I had only wanted an ultrasound so that I might have peace of mind in our decision to take the kids on a trip to Virginia. It was the four hundredth anniversary of the founding of Jamestown, and we planned for the whole family to be a part of that exciting celebration. Our children’s names were engraved on a memorial plaque that was going to be unveiled during the celebration, and we hoped to be a part of that momentous occasion. During our planned stay in Virginia, my husband, Bill, was also planning to take part in a reenactment of the second Virginia Convention, with about a dozen other men and boys.
I had already started packing and filling the living room with bins of nonperishable food and small suitcases of clothing because I knew that packing for nine people while being pregnant was going to take me a few weeks. We would be taking most of our food with us because eating out was so costly and time consuming with a large family.
Our planned trip was only a couple of weeks away, and our baby was due shortly after we returned home. As I look back, I realize that I had been having thoughts for a while that something was not right. I just had not been sure what it was. I was not worried about going into labor while we were away because all our other seven children had been born late. I had never had any contractions prior to my due dates. There was no reason to believe that I would go into labor early this time, but I wanted to know where the placenta was located.
I also had concerns about the baby’s position. I thought that if I was due soon, the baby should have descended farther into place than I felt that she was. I mostly wanted to know where everything was positioned before embarking on our cross-country journey. I already had contact info for midwives who lived in the states that we would be traveling through, in case I did go into labor while we were away, but it didn’t ease my gut feelings of question and concern.Earlier in the week at my bimonthly checkup when I told the midwife I wanted an ultrasound, she questioned me. “Why do you want an ultrasound?” I told her of my concerns, especially in regard to traveling so far, and she helped me find another midwife nearby, who gave inexpensive ultrasounds for home-birth moms.
We went for the ultrasound. When we first arrived, we had all our children with us in the room. I was so excited to show them their new sibling, who we expected would join us four weeks later. This was the first one that many of them had seen. As we watched the screen, we excitedly saw our precious baby. The technician pointed out the legs, the arms, and the spine. Everything seemed to look perfect.
Then at one point, Bill and the technician became quiet. We realized that when we were looking at the baby’s face, something was wrong. The eyes were easily located, and we saw the nose, but below the nose going all the way to the chest, there was a dark area. The technician scanned the face a few more times and then stepped out of the room. We sent our seven children out of the room to play.

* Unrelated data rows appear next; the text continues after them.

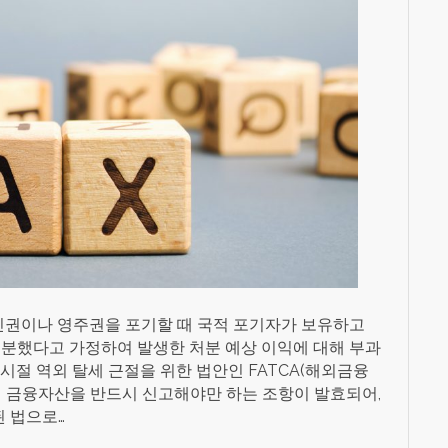
권이나 영주권을 포기할 때 국적 포기자가 보유하고
처분했다고 가정하여 발생한 처분 예상 이익에 대해 부과
시절 역외 탈세 근절을 위한 법안인 FATCA(해외금융
외 금융자산을 반드시 신고해야만 하는 조항이 발효되어,
된 법으로…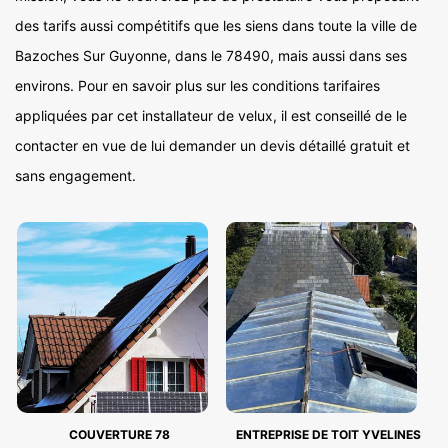
des tarifs aussi compétitifs que les siens dans toute la ville de
Bazoches Sur Guyonne, dans le 78490, mais aussi dans ses
environs. Pour en savoir plus sur les conditions tarifaires
appliquées par cet installateur de velux, il est conseillé de le
contacter en vue de lui demander un devis détaillé gratuit et
sans engagement.
COUVERTURE 78
ENTREPRISE DE TOIT YVELINES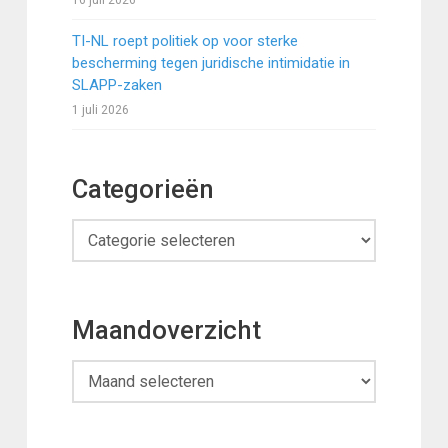
16 juli 2026
TI-NL roept politiek op voor sterke
bescherming tegen juridische intimidatie in
SLAPP-zaken
1 juli 2026
Categorieën
Categorieën
Maandoverzicht
Maandoverzicht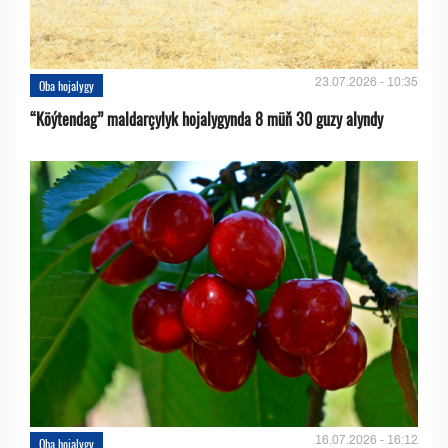
23.07.2026 - 10:35
Oba hojalygy
“Köýtendag” maldarçylyk hojalygynda 8 müň 30 guzy alyndy
16.07.2026 - 16:12
Oba hojalygy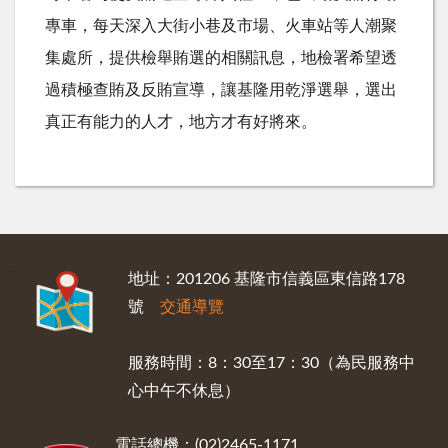
專車，每天深入大街小巷及市場、火車站等人潮聚
集處所，提供檢舉賄選的相關訊息，地檢署希望透
過積極查賄及反賄宣導，讓基隆用乾淨選舉，選出
真正有能力的人才，地方才有好將來。
:::
地址：201206 基隆市信義區東信路178
號
交通導覽
服務時間：8：30至17：30（為民服務中
心中午不休息）
電話總機：(02)2465-1171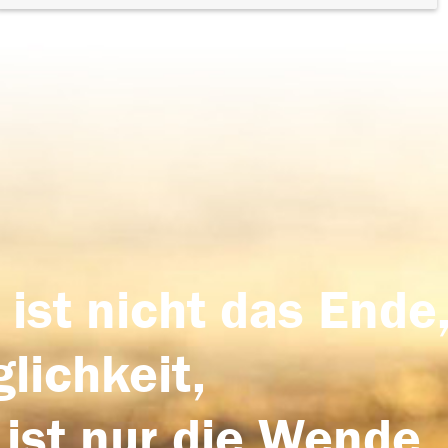
 ist nicht das Ende,
lichkeit,
 ist nur die Wende,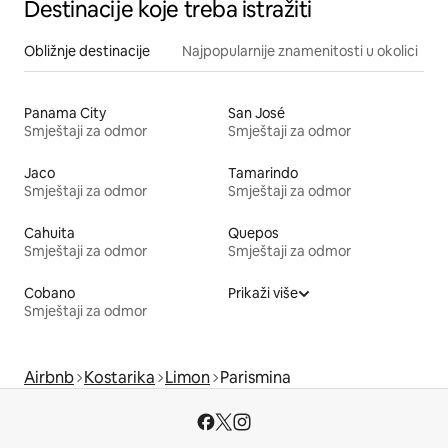
Destinacije koje treba istražiti
Obližnje destinacije
Najpopularnije znamenitosti u okolici
Panama City
San José
Smještaji za odmor
Smještaji za odmor
Jaco
Tamarindo
Smještaji za odmor
Smještaji za odmor
Cahuita
Quepos
Smještaji za odmor
Smještaji za odmor
Cobano
Prikaži više
Smještaji za odmor
Airbnb
Kostarika
Limon
Parismina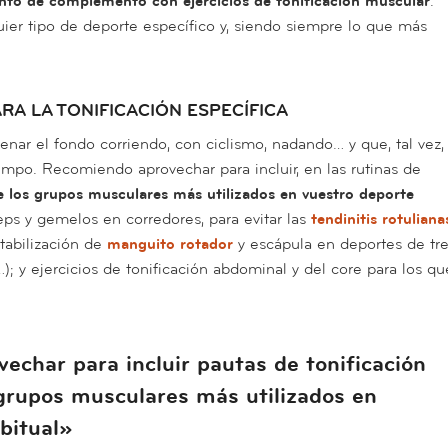
nto de complemento con ejercicios de tonificación muscular
.
ier tipo de deporte específico y, siendo siempre lo que más
A LA TONIFICACIÓN ESPECÍFICA
trenar el fondo corriendo, con ciclismo, nadando… y que, tal vez,
iempo. Recomiendo aprovechar para incluir, en las rutinas de
de los grupos musculares más utilizados en vuestro deporte
eps y gemelos en corredores, para evitar las
tendinitis rotuliana
stabilización de
manguito rotador
y escápula en deportes de tr
); y ejercicios de tonificación abdominal y del core para los qu
char para incluir pautas de tonificación
 grupos musculares más utilizados en
bitual»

I do not remember what happened during those next few secondsor was it minutes or hours? But during that time, the technician called our midwife and told her what she had found. The technician then returned to my bedside holding a cordless phone, and my midwife talked to me on the phone and gave me the news. She told me that there was something seriously wrong with the baby and that we needed to go to a physician who would take us through the rest of the pregnancy and perform a hospital delivery. She said that the technician felt there was some kind of mass or teratoma on or in the baby’s mouth.
We were also informed that the baby had some fluid around the heart and that the baby was not as far along as it should be. There was a difference of about five weeksFive weeks? I wondered how the baby could be five weeks smaller than it should be. My midwife reluctantly told us that there was no chance of a home birth and that I might even have to have a C-section. Now the scheduled trip to Virginia was also questionable.
I was in shock. I realized that the next few weeks would be crucial to the future of this precious little one. At that stage in my life, I started wanting things to be more natural and with less doctor intervention, so this was very hard to swallow. A C-section? I thought. I had never even had an epidural because I did not want drugs, or needles, or anything more than what was necessary. A C-section? A hospital? What about our quiet natural living room delivery with the family all around me, which we are preparing for? I wondered. Everything seemed to be so overwhelming. I felt as if my head was spinning.